» **Required work**
Rewrite each line of the records below with "Get me" swapped for "Tell me" and nothing else changed. Leave out the pictures.

» **Data under study**

________________________

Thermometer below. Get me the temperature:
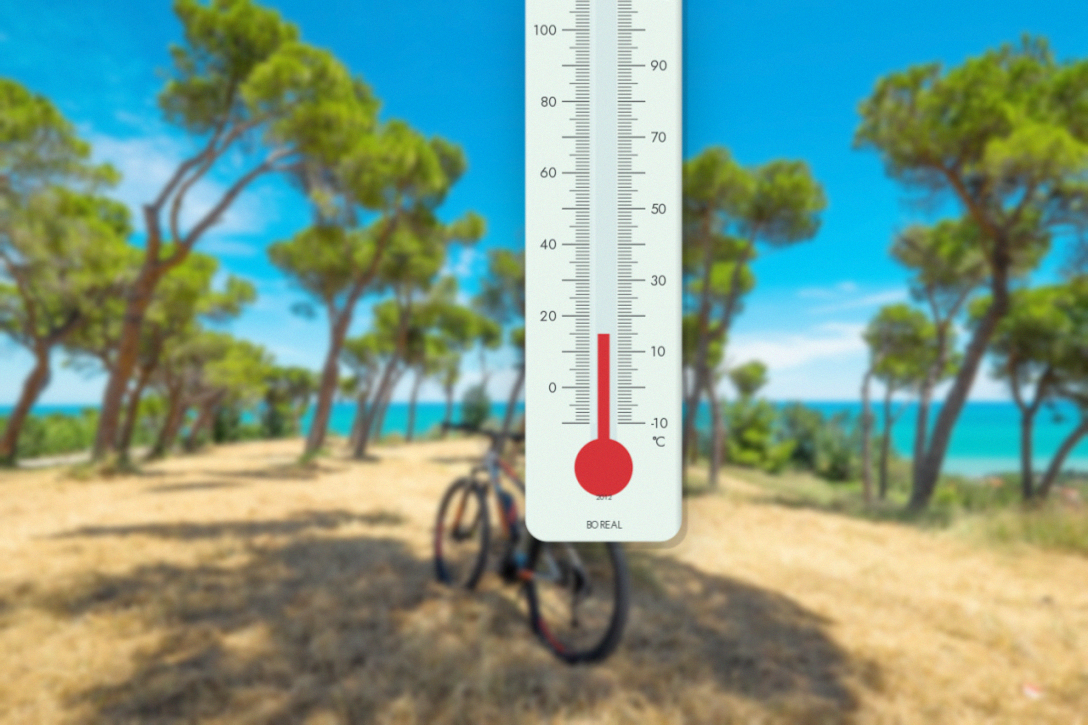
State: 15 °C
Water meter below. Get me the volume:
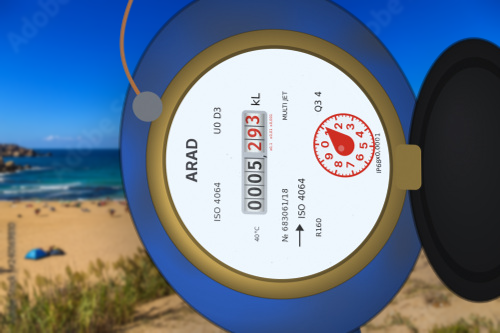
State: 5.2931 kL
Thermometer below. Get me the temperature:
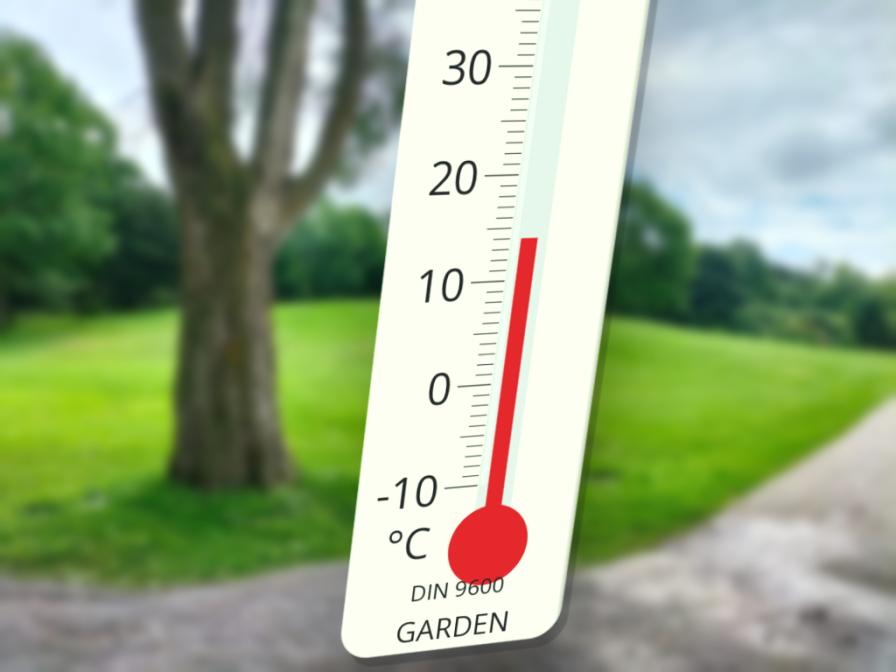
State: 14 °C
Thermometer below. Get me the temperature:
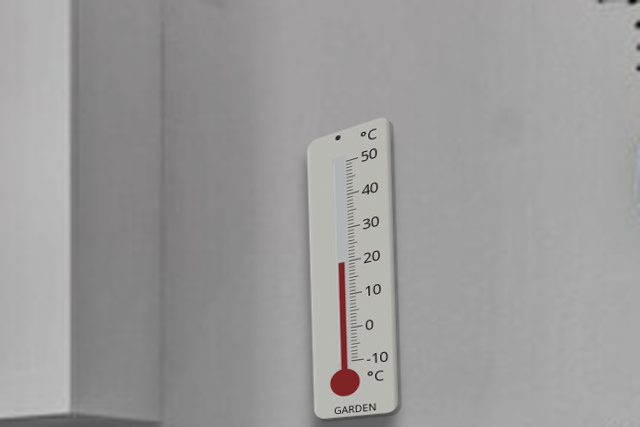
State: 20 °C
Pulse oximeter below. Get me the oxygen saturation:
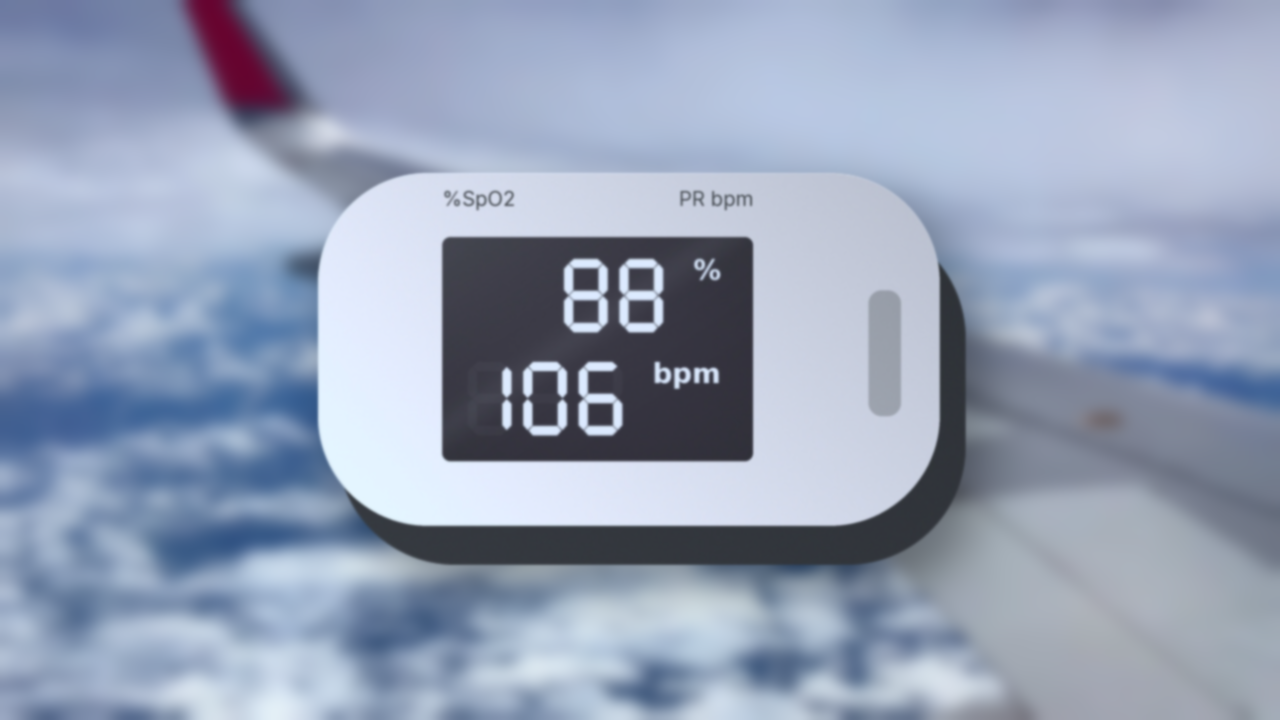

________________________

» **Completed exercise**
Thermometer below. Tell me the temperature:
State: 15 °C
Water meter below. Tell me the volume:
State: 5.2931 kL
Thermometer below. Tell me the temperature:
State: 14 °C
Thermometer below. Tell me the temperature:
State: 20 °C
Pulse oximeter below. Tell me the oxygen saturation:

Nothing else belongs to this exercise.